かけこみリタイヤ―のダイヤリー

陰キャで隠居!58歳10か月でアーリー?リタイヤしました。

アマゾンレビューが炎上、大東京ビンボー生活マニュアル

私の愛蔵本です。本棚を断捨離するため漫画本は全部処分対象ですが、これはボロボロなのでメルカリに出して売れるとも思えず、捨てるしかないのですが、どうしても捨てられません。
今でも売っているのかなーと思ったら、kindle版、中古は文庫版で、コミック版はとんでもないプレミアがついていました。
そしてレビューは大荒れ。ふざけんなの嵐。
なぜなのか考えてみました。

一つはこの作品が生み出された時代背景にあります。第一巻1987年2月~第五巻1989年11月の間に出版されましたが、バブル前期から絶頂期です。高級車、ディスコ、ボディコン、不動産爆上げ、ボーナス沢山出て、24時間働けますかと栄養ドリンクのCMが流れ、拝金主義全盛時代。主人公のコースケは貧乏アパート住まいで、定職にもつかず、必要最低限のアルバイト、後は文学や音楽、びんぼー飯を楽しむ。時代へのアンチテーゼだったのですね。
今のリーンFIRE*1に似た生活をしていますが、主人公のコースケは人間のタイプ的に少々違う。まず周囲の好意を平然と受け止める。彼女もいる。近所の人も大家もみんな優しい。本人には何の取り柄もないのに自然と人との優しい関係、しかもほぼ一方的にギブ=アンド=ギブされる関係。このへんが“ムカつく”とされる原因なのでしょう。
今は、個人がますますタコつぼ化して、好意を受けたら返さないといけないという脅迫観念にとらわれそうだし、他人と自然と絡むなんてリアリティがなさすぎ、ファンタジーとして消費するには白けてしまう。
当時の漫画は、“何の取り柄もない主人公なのに、かわいい彼女が寄ってくる、別の小悪魔的な女がなぜか好意を寄せてくる、生活のちょっとしたつまづきで気持ちが曇っても、なぜかうまいこと円満解決”というご都合主義路線の作品が沢山出ていました。それを青年漫画のファンタジーとしてみな喜んで消費していたのです。

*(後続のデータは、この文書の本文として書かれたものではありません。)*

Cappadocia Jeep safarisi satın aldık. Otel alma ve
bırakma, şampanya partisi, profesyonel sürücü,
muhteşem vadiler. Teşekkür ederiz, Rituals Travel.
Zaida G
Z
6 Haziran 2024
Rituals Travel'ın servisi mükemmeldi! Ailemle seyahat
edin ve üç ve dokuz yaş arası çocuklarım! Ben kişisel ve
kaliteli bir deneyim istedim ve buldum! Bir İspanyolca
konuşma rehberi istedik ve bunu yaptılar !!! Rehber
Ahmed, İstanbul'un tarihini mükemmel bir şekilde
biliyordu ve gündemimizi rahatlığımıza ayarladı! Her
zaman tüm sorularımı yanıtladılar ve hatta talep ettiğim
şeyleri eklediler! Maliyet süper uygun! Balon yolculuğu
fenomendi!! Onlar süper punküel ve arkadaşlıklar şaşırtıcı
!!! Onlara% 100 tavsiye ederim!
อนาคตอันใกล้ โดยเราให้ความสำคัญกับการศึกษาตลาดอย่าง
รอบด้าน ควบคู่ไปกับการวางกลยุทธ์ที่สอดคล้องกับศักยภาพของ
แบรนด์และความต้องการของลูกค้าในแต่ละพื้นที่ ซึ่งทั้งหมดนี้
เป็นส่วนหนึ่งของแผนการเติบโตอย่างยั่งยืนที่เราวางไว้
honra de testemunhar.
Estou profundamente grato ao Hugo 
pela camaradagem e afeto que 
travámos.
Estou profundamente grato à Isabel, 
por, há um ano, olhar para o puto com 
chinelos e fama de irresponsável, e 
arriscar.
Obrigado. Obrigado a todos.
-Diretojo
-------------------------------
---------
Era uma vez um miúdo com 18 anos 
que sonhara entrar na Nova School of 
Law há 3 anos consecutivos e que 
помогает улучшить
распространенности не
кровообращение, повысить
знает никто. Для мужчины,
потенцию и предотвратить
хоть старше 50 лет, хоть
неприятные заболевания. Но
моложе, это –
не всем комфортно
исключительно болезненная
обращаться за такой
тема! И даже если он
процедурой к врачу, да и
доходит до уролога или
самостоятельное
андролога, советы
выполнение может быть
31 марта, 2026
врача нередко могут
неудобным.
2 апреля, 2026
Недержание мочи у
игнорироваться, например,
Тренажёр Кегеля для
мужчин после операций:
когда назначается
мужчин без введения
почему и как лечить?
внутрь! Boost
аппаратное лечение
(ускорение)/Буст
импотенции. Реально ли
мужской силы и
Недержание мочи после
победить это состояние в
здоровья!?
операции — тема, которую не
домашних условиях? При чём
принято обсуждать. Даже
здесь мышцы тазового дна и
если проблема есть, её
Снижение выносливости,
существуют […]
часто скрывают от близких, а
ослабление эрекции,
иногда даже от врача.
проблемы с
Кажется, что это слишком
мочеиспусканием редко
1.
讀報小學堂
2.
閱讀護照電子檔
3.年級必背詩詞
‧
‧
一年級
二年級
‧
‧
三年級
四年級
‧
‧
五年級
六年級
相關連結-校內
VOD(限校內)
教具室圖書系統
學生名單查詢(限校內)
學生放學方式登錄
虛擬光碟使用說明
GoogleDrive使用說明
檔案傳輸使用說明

舞台装置もビンボーアパートで、もうないし、時代の変遷でもう感情移入は無理なのでしょう。
それが証拠に好意的なコメントを寄せている人は、1980年代から1990年代を青年時代として過ごした人ばかりですから。

定期券の貸し借り、勝手に自転車を借りて返しておく、夜の学校のプールに忍び込んで泳ぐ、これらを「犯罪だ」と言って怒っている人がいますが、あの時代は、そうした行為はごく自然に受け止められていて、法律違反、規則違反ではあるけど、悪いことの範囲に入っていませんでした。
40キロ制限の道路で、車の流れに乗るために60キロで走らせるような程度の受け止め方です。
そうそう、ヒロポンという商品名で第二次世界大戦前から合法的に流通していた覚醒剤は、戦争中に軍部が使用を推奨、疲労回復材として広まり、安価なこともあって戦後燎原の火事のごとく広まって1951年の取り締まり開始後も結構使用されていたという。時代によって善悪の判断は変わってしまうという例は沢山あります。

未だに愛蔵している私としては、アーリーリタイアの参考本になるかな、と思って紹介したいのですが、同時代を生きてノスタルジックに浸れる人でない、現実のアーリーリタイアを目指す若者、目論む若者には、ファンタジーにもならず、“ふざけんな本”という受け止め方になってしまうのが残念ですが、しょうがないですね。